Deux raisons plaident donc pour maintenir parmi les développeurs une culture de l’optimisation et une capacité à tirer parti de dispositifs de moindre puissance. La première, pour Antoine Villette, est d’ouvrir ou rouvrir des marchés délaissés et potentiellement vastes pour les créations d’aujourd’hui, à travers la systématisation des portages : “Il y a 150 millions de Switch dans le monde, 180 millions de PS4, mais la plupart des titres sortent uniquement pour PS5, PC ou Xbox Series X, parce qu’on tourne le dos à l’histoire du marché.”
La seconde, et peut-être la plus importante à nos yeux, est de défendre une alternative au schéma classiquement admis qui mise sur le « toujours plus » comme vecteur de croissance, avec pour conséquence l’obsolescence accélérée de machines parfaitement fonctionnelles mais artificiellement dévaluées par l’usage. “Il y a quelques années on devait tout optimiser pour entrer dans des contraintes étroites, sinon on n’existait tout simplement pas. Aujourd’hui les capacités d’affichage et de calcul sont énormes donc on peut se lâcher sur tout. Mais cette course en avant génère un déchet énorme”, conclut Antoine Villette.
Valoriser les bases installées en promouvant la durée de vie active et utile des machines est un besoin critique. Il repose là encore, en pratique, sur un profond savoir-faire.

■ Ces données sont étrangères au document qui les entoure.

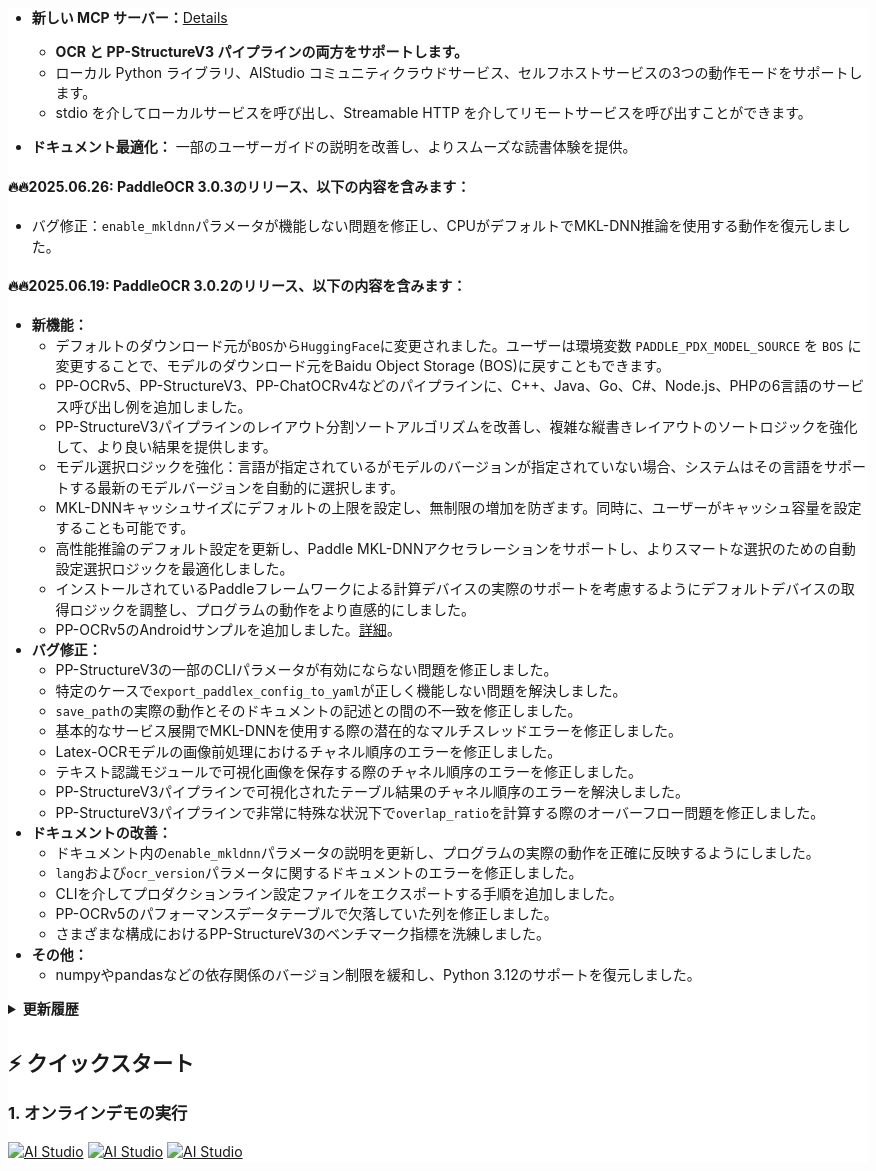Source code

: - **新しい MCP サーバー：**[Details](https://paddlepaddle.github.io/PaddleOCR/latest/en/version3.x/deployment/mcp_server.html)
  - **OCR と PP-StructureV3 パイプラインの両方をサポートします。**
  - ローカル Python ライブラリ、AIStudio コミュニティクラウドサービス、セルフホストサービスの3つの動作モードをサポートします。
  - stdio を介してローカルサービスを呼び出し、Streamable HTTP を介してリモートサービスを呼び出すことができます。

- **ドキュメント最適化：** 一部のユーザーガイドの説明を改善し、よりスムーズな読書体験を提供。

#### 🔥🔥**2025.06.26: PaddleOCR 3.0.3のリリース、以下の内容を含みます：**

- バグ修正：`enable_mkldnn`パラメータが機能しない問題を修正し、CPUがデフォルトでMKL-DNN推論を使用する動作を復元しました。

#### 🔥🔥**2025.06.19: PaddleOCR 3.0.2のリリース、以下の内容を含みます：**

- **新機能：**
  - デフォルトのダウンロード元が`BOS`から`HuggingFace`に変更されました。ユーザーは環境変数 `PADDLE_PDX_MODEL_SOURCE` を `BOS` に変更することで、モデルのダウンロード元をBaidu Object Storage (BOS)に戻すこともできます。
  - PP-OCRv5、PP-StructureV3、PP-ChatOCRv4などのパイプラインに、C++、Java、Go、C#、Node.js、PHPの6言語のサービス呼び出し例を追加しました。
  - PP-StructureV3パイプラインのレイアウト分割ソートアルゴリズムを改善し、複雑な縦書きレイアウトのソートロジックを強化して、より良い結果を提供します。
  - モデル選択ロジックを強化：言語が指定されているがモデルのバージョンが指定されていない場合、システムはその言語をサポートする最新のモデルバージョンを自動的に選択します。
  - MKL-DNNキャッシュサイズにデフォルトの上限を設定し、無制限の増加を防ぎます。同時に、ユーザーがキャッシュ容量を設定することも可能です。
  - 高性能推論のデフォルト設定を更新し、Paddle MKL-DNNアクセラレーションをサポートし、よりスマートな選択のための自動設定選択ロジックを最適化しました。
  - インストールされているPaddleフレームワークによる計算デバイスの実際のサポートを考慮するようにデフォルトデバイスの取得ロジックを調整し、プログラムの動作をより直感的にしました。
  - PP-OCRv5のAndroidサンプルを追加しました。[詳細](https://paddlepaddle.github.io/PaddleOCR/latest/en/version3.x/deployment/on_device_deployment.html)。
- **バグ修正：**
  - PP-StructureV3の一部のCLIパラメータが有効にならない問題を修正しました。
  - 特定のケースで`export_paddlex_config_to_yaml`が正しく機能しない問題を解決しました。
  - `save_path`の実際の動作とそのドキュメントの記述との間の不一致を修正しました。
  - 基本的なサービス展開でMKL-DNNを使用する際の潜在的なマルチスレッドエラーを修正しました。
  - Latex-OCRモデルの画像前処理におけるチャネル順序のエラーを修正しました。
  - テキスト認識モジュールで可視化画像を保存する際のチャネル順序のエラーを修正しました。
  - PP-StructureV3パイプラインで可視化されたテーブル結果のチャネル順序のエラーを解決しました。
  - PP-StructureV3パイプラインで非常に特殊な状況下で`overlap_ratio`を計算する際のオーバーフロー問題を修正しました。
- **ドキュメントの改善：**
  - ドキュメント内の`enable_mkldnn`パラメータの説明を更新し、プログラムの実際の動作を正確に反映するようにしました。
  - `lang`および`ocr_version`パラメータに関するドキュメントのエラーを修正しました。
  - CLIを介してプロダクションライン設定ファイルをエクスポートする手順を追加しました。
  - PP-OCRv5のパフォーマンスデータテーブルで欠落していた列を修正しました。
  - さまざまな構成におけるPP-StructureV3のベンチマーク指標を洗練しました。
- **その他：**
  - numpyやpandasなどの依存関係のバージョン制限を緩和し、Python 3.12のサポートを復元しました。

<details><summary><strong>更新履歴</strong></summary></details>

## ⚡ クイックスタート
### 1. オンラインデモの実行
[![AI Studio](https://img.shields.io/badge/PP_OCRv5-AI_Studio-green)](https://aistudio.baidu.com/community/app/91660/webUI)
[![AI Studio](https://img.shields.io/badge/PP_StructureV3-AI_Studio-green)](https://aistudio.baidu.com/community/app/518494/webUI)
[![AI Studio](https://img.shields.io/badge/PP_ChatOCRv4-AI_Studio-green)](https://aistudio.baidu.com/community/app/518493/webUI)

Remettre le corps au cœur de l’expérience numérique
La société numérique atteint un niveau d’universalité où la question de l’acceptation sociale des contenus et comportements qu’elle engendre devient prépondérante. C’est le cœur du travail actuel de Michel Reilhac, pour qui “les réseaux sociaux sont presque exclusivement sollicités aujourd’hui pour satisfaire notre besoin de socialisation, mais ne peuvent y répondre parce qu’ils sont désincarnés.” La question se pose à ses yeux de la responsabilité des créateurs de faire que les technologies immersives ou l’intelligence artificielle soient des moyens d’augmenter l’expérience physique, de l’enrichir et de la déployer, mais pas de la remplacer.
Ce point de vue trouve écho chez beaucoup de professionnel·les et impacte certainement la façon dont les futures générations doivent être préparées à la pratique de leur métier, par la culture, l’esprit critique et la diversification des expériences.